§ Activity A: For each statement about the shareholder protection passage below, say whether the passage agrees with it, answering yes or no and quoting the deciding words of the passage: (i) Lex Mundi operates in 108 countries; (ii) lawyers from all 108 countries provided complete answers to the questionnaire; (iii) the sample used for the paper was based on the responses of 72 lawyers.

§ Exercise passage:
──────────
In order to determine which nations best protect minority shareholders from such abuses – and to ascertain how those protections affect a nation’s financial development – the researchers create a hypothetical scenario in which a corporate officer who owns large portions of two companies engages in a self-dealing sales transaction between the firms that benefits the officer via an inflated payment. They presented this scenario to members of Lex Mundi, an association of international law firms that operates in 108 countries. The lawyers were asked to describe the legal barriers in their countries to getting away with such a transaction. Lawyers from 102 countries provided complete answers to the researchers’ questionnaire. The researchers conducted follow-up inquiries, and the sample they used for this paper was based on the responses of 72 lawyers who confirmed the validity of the aggregate data.
──────────
Transcribed page text
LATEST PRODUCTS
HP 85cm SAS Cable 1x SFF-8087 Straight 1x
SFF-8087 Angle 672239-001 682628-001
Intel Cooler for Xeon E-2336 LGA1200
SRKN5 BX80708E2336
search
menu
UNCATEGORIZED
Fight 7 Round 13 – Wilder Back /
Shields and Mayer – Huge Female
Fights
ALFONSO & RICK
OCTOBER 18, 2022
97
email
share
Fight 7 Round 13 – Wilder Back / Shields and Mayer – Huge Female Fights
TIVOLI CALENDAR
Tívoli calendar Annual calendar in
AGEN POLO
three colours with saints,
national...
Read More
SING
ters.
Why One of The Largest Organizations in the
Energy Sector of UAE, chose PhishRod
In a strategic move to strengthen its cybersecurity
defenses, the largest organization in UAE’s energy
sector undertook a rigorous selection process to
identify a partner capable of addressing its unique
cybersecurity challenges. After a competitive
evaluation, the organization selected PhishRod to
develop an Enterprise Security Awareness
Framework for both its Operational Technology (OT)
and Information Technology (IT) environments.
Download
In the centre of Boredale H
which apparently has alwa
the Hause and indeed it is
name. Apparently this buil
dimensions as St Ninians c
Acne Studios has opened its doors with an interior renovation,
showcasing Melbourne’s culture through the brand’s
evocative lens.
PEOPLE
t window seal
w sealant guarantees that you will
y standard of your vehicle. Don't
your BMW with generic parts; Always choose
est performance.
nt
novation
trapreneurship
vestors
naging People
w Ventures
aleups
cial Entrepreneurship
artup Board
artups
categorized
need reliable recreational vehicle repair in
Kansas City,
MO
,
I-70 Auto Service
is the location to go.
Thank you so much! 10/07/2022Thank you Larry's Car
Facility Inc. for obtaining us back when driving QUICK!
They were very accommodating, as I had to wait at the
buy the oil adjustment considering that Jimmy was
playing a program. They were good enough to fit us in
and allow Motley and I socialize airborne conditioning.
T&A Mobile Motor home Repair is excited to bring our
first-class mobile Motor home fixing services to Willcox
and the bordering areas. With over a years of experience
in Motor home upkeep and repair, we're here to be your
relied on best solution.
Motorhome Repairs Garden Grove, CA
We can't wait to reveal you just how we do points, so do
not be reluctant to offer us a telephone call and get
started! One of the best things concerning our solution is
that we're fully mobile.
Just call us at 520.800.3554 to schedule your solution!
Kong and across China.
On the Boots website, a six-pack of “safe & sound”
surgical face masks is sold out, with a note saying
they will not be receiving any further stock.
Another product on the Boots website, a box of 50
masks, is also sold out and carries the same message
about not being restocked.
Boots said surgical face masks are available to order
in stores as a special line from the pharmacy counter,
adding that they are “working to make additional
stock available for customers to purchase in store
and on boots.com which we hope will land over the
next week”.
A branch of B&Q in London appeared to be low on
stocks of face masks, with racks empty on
──────────
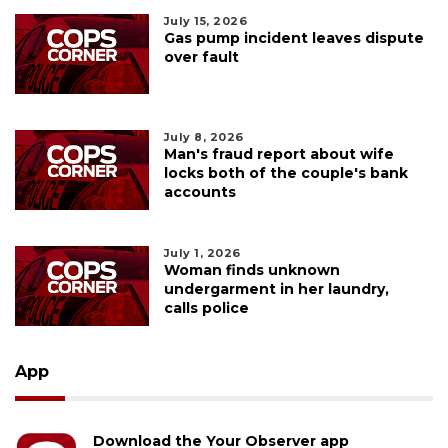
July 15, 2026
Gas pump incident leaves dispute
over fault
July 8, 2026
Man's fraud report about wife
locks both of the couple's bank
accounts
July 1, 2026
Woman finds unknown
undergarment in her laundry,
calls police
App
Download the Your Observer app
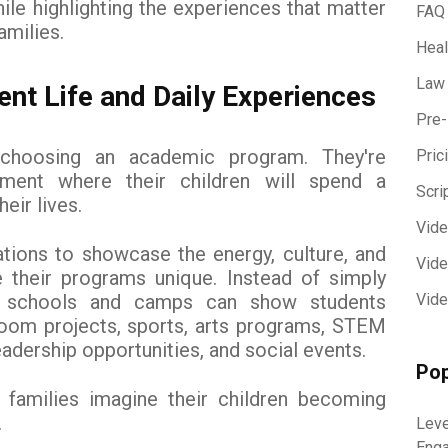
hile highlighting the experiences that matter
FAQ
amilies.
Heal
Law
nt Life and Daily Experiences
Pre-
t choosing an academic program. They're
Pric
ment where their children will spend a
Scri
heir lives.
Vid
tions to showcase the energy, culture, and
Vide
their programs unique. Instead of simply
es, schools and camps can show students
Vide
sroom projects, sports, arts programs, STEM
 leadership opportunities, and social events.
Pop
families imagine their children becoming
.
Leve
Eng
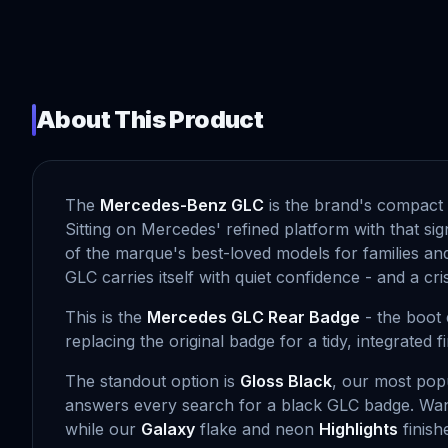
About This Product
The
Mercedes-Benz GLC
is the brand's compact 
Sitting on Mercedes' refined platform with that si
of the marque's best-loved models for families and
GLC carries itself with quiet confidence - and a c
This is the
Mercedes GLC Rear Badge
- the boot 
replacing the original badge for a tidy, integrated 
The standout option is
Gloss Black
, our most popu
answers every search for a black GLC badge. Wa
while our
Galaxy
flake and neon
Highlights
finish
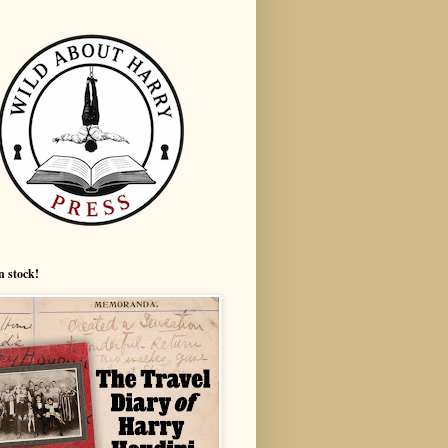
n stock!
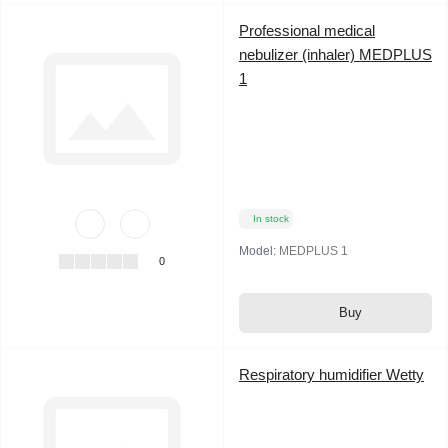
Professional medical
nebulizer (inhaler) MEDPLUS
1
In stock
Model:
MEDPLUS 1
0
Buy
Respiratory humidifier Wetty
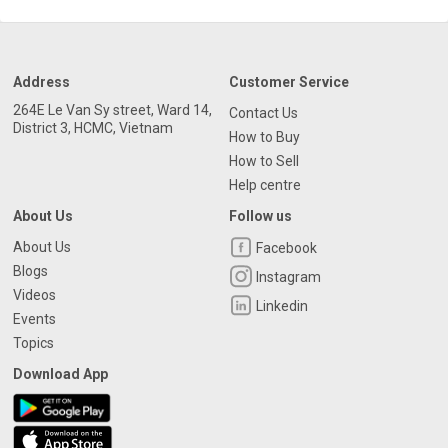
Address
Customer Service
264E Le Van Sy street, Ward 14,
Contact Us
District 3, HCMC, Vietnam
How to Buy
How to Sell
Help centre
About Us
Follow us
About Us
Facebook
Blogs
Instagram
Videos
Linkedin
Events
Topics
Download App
──────────
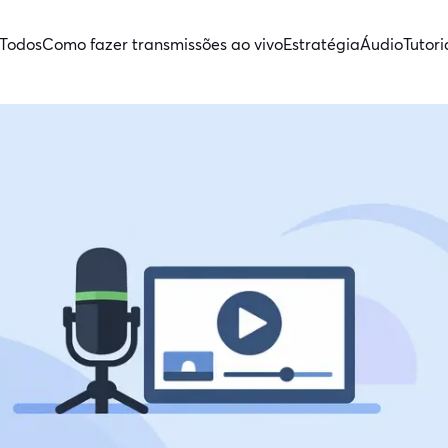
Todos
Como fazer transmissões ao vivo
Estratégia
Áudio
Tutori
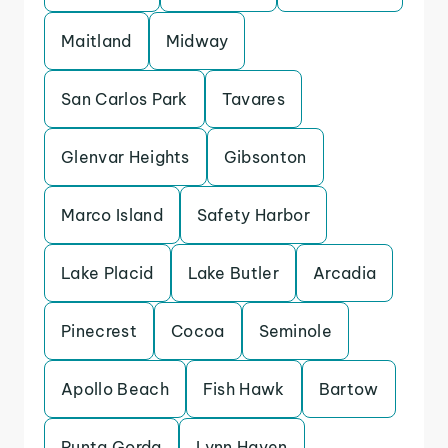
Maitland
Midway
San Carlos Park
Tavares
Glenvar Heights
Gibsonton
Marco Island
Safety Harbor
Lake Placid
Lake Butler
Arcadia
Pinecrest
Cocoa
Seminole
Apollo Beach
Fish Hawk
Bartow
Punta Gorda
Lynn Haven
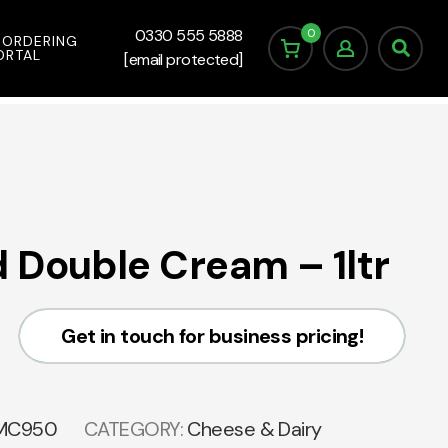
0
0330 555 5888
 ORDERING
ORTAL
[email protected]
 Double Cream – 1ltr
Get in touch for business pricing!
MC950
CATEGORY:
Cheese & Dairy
──────────
§ Activity B: List every row above that contains the word "wait", matching case exactly.

§ Exercise solution A:
(i) Yes: "an association of international law firms that operates in 108 countries"
(ii) No: "Lawyers from 102 countries provided complete answers to the researchers’ questionnaire"
(iii) Yes: "the sample they used for this paper was based on the responses of 72 lawyers who confirmed the validity of the aggregate data"

§ Exercise solution B:
They were very accommodating, as I had to wait at the
We can't wait to reveal you just how we do points, so do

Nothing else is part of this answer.